Each NPC Officer was also expected to handle not only front-line duties, but also basic investigation work and administrative duties. NPCs would directly liaise with the community for joint programmes and operations within their jurisdiction. This was also helped by having some NPCs sharing the same building with other community agencies, such as Community Centres.

In 1997, plans were drawn up the roll out the NPC system across the country over four phases. The Pilot Phase was introduced in Clementi Police Division in October 1997, with the building of three NPCs. The first NPC, Queenstown Neighbourhood Police Centre, was opened at a temporary site opposite Queenstown MRT station on 1 October 1997, and officially opened by Wong Kan Seng, Minister for Home Affairs, on 20 December 1997. Later assessment of the NPCs under Clementi were deemed to be a success.

The first phase was planned to be implemented in February 1999 to cover the West Region with six NPCs, the second phase by October 1999 covering the East and North-East Regions with 12 NPCs, and the third phase in the Central Region with 11 NPCs by July 2000. There would thus be 32 NPCs, and the number of NPPs would be reduced from 91 in 1997 to 66 by 2000.

During the implementation of the plan, several refinements were made, including an abandonment of the planned replacement of the Land Divisions with Regional Commands, and a review of the organisational setup within the NPCs. The roll-out faced a discernible level of public discontent, many of whom were still unaware of the NPC system despite extensive publicity efforts by the police. The primary concern was over the closure of NPPs within their neighbourhoods, and the reduced operation hours of retained NPPs.

Nonetheless, all 35 NPCs were successfully opened, although some were delayed due to slower urban development in some areas than expected. The 33rd NPC, Marina Bay Neighbourhood Police Centre had been opened on 6 February 2010.

Two more Neighbourhood Police Centres had also been opened in Punggol and Woodlands West on 30 December 2012.

==Organisation==
Initial roll-out plans for the NPCs entailed the creation of six Regional Commands, which are to replace the existing seven Land Divisions. The Regional Commands of East, North, North East, and West, were aligned to the URA's planning regions, with the exception of the Central Region which will be served by two Commands, namely Central East and Central West.

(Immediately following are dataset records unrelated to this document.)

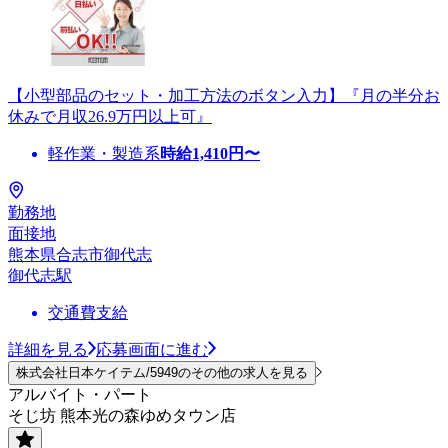
【小型部品のセット・加工方法のボタン入力】『月の半分お
休みで月収26.9万円以上可』
軽作業・製造系
時給
1,410
円〜
勤務地
面接地
熊本県合志市御代志
御代志駅
交通費支給
詳細を見る
応募画面に進む
株式会社日本ケイテム/5949のその他の求人を見る
アルバイト・パート
そじ坊 熊本光の森ゆめタウン店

This plan was, however, abolished, and the Land Division system retained, although one of them, Geylang Police Division, was closed and absorbed into Ang Mo Kio and Bedok divisions in December 2000. New NPCs were thus organised within the existing Land Divisional structure, with only minor adjustments to division borders. As a result, some Divisions are much larger than others in terms of number of NPCs under their command, with Ang Mo Kio Police Division having nine NPCs while Central Police Division has three.

NPCs differ from NPPs, in that the former have boundaries broadly aligned with that of their respective Development Guide Plans (or planning areas) drawn up by the Urban Redevelopment Authority, as opposed to the later which was based on electoral divisions. NPC boundaries are permanent, while NPP boundaries may change each election should there be a review of electoral boundaries. Planning areas with higher demographies may have two NPCs, namely in Ang Mo Kio, Bedok, Bukit Merah, Jurong West and Yishun, while smaller planning areas may be combined and served by a single NPC, such as in the Central Area.

Each NPC is headed by a Commanding Officer (CO), with the assistance of an Operations Officer (OO). The pool of officers in the NPC, known as neighbourhood police centre officers (NPCOs) are grouped into four Teams, each headed by a Team Leader (TL) and assisted by a Deputy Team Leader (DTL). The CO and OO are Senior police officer positions.

In 2013, it was reported that 21 NPCs have begun to use social media to get public assistance in solving crimes in their local areas.